## USING THE INFORMATION
1. According to the essay on consumerism in "A&P," in what year was the story written?
2. Rewrite the rows starting at the line that contains "Read against the x-axis, roughly" and continuing through the final row, changing "series" to "dataset" and leaving everything else unchanged. Leave the pictures out of your answer.

## READING PASSAGE
—————

Consumerism in the 1960s in “A&P” by John Updike Essay

July 16, 2021 by Essay Writer

Updated: Jan 29th, 2021


John Updike touched on a very important issue in his short story “A&P.” The story was written in 1961 when the American economy was booming, and the consumerist society was in its blossom. The author uses a very conspicuous setting, an average store, for his story. He also shows the way people responded to the opportunities and challenges of the new times. Updike depicts different generations to show the way new trends affected people. It is possible to trace different attitudes towards consumerism when observing the reactions of Sammy, Queenie, Lengel, and Stokesie.

Consumerism in the 1960s

In the 1960s, the USA was living through significant economic development. The war, as well as international treaties after WWII, enabled the US economy to boom. Americans did not want to think about wars or the horrors of economic constraints of the 1930s. They focused on the abundance of products and associated advertising. Americans enjoyed a wide range of products they could buy at affordable prices.

Updike reveals this trend by depicting the store with its arrays of products. The author stresses that everything could be found in a small American store, as there were plenty of “the cat-and-dog-food-breakfast-cereal-macaroni-rice-raisins-seasonings-spreads-spaghetti-soft-drinks-crackers-and-cookies” aisles (Updike 94). It is also important to note that the products were not the focus of the people around even though they were shopping. At least, the author does not give any reactions to the shoppers concerning the goods. It seems people simply choose the necessary products, but it is also clear that they take this abundance for granted. They do not think that availability of products may have any negative effect on them. Nonetheless, it did have a negative impact on people, as they became slaves of the system.

Rebel Against the System

Rebel of Girls Who Are a Part of the Consumerist Society

As has been mentioned above, different people or rather generations responded differently to conventions of the new time. Thus, Lengel is representative of the older generation. Sammy thinks he is a prisoner of the system as he is concerned with authority, rules, and sales. However, Lengel appears to be the least dependent on the abundance of products, as he simply manages a store, and sales are salary for him. He is rather a part of the system, one of those who are its guards. He is ready to protect some rules created by society and makes girls ashamed of their looks. The way he acts at the counter suggests that he likes the system, as he feels comfortable. Stokesie is also the one who supports the system, and he is glad to be its part.

There are also rebels, of course. The girls seem to rebel against the system and conventions of the society, as they dare come into the store in their swimsuits. Their appearance is shocking as they are young, attractive and they are in the city center where all respectable people go shopping. However, this rebel is quite artificial. Girls (especially Queenie) are deceiving themselves. For instance, Queenie seems to be ignorant of the existence of the rest of the world, paying no attention to the shoppers. However, in reality, she follows people’s reactions, and she acknowledges the power she has over men. She loves this power, and it is clear that she is also a part of the system. It is clear that she feels comfortable among aisles, and she prefers buying certain products for some occasions.

—————

## DATA UNDER STUDY
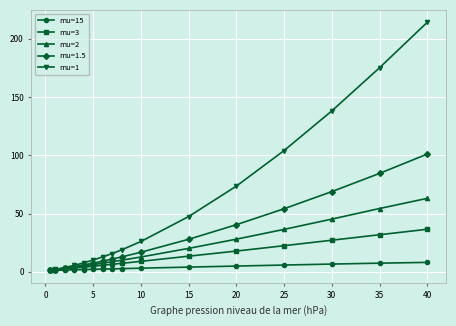

Which series has the largest range (max minus min)?

mu=1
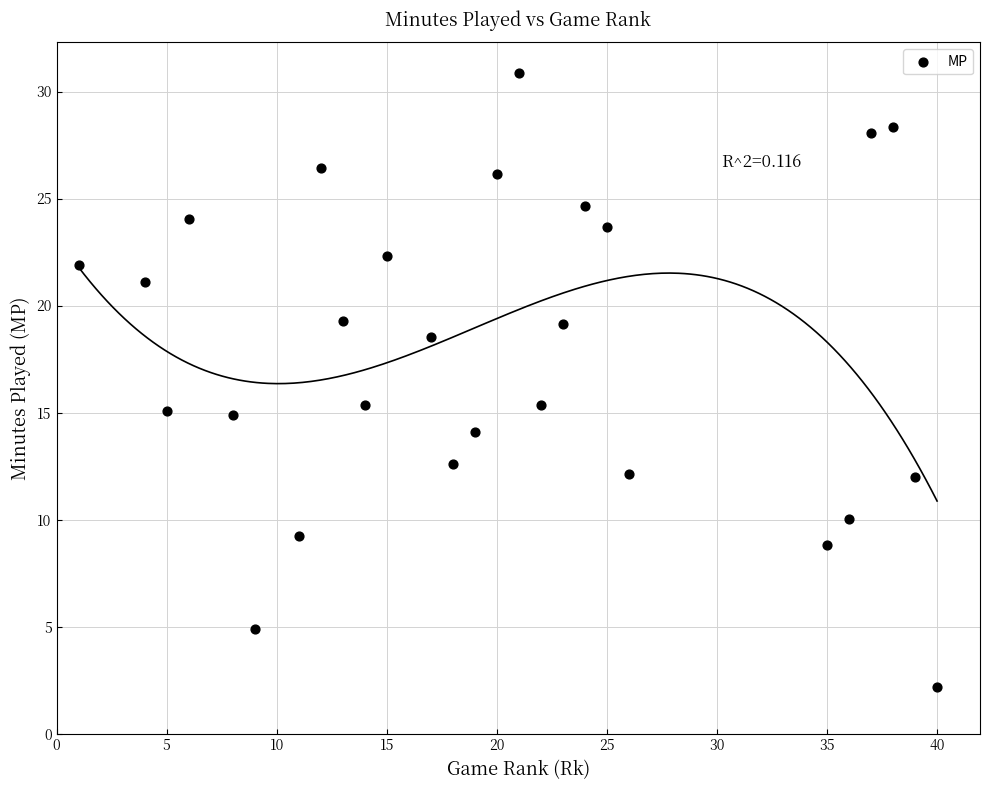

What is the range of X values (max minus min)?

39.0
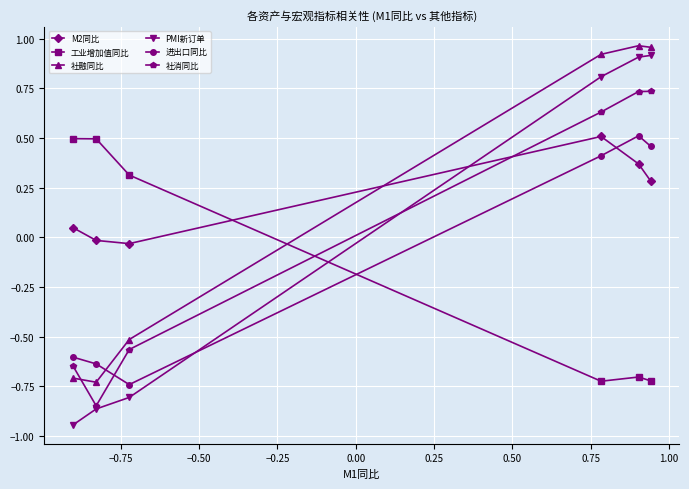

How many interior local valleys does the 进出口同比 series have?

1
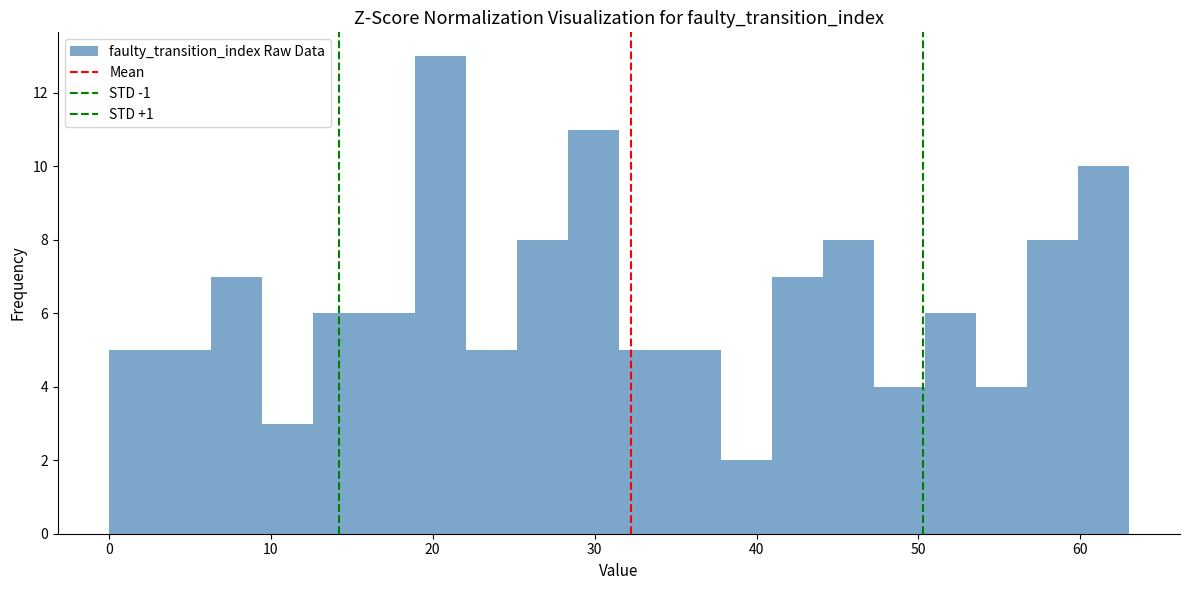

Read against the x-axis, roughly where is the centre of the tallest bar?

20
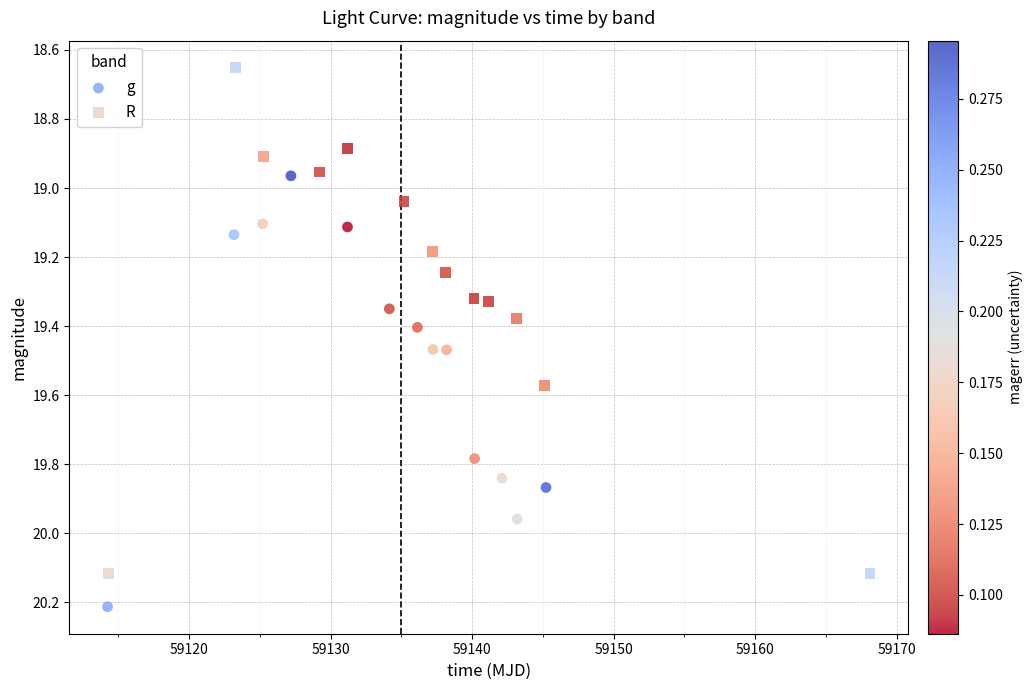

Which series reaches the maximum Y coordinate?

g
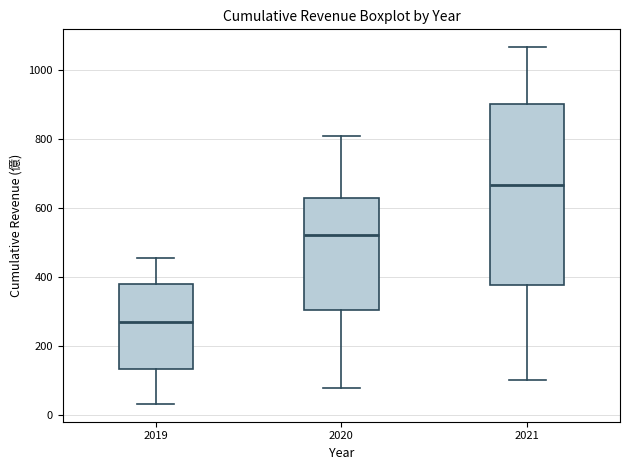

Where does the lower whisker of the box at x = 2020 end on the y-axis? The values are not printed on the chart, so give them approximately, as read against the axis.

80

—————

## ANSWERS FOR THE EXERCISE
1. 1961

2.
Read against the x-axis, roughly where is the centre of the tallest bar?

20

Which dataset reaches the maximum Y coordinate?

g

Where does the lower whisker of the box at x = 2020 end on the y-axis? The values are not printed on the chart, so give them approximately, as read against the axis.

80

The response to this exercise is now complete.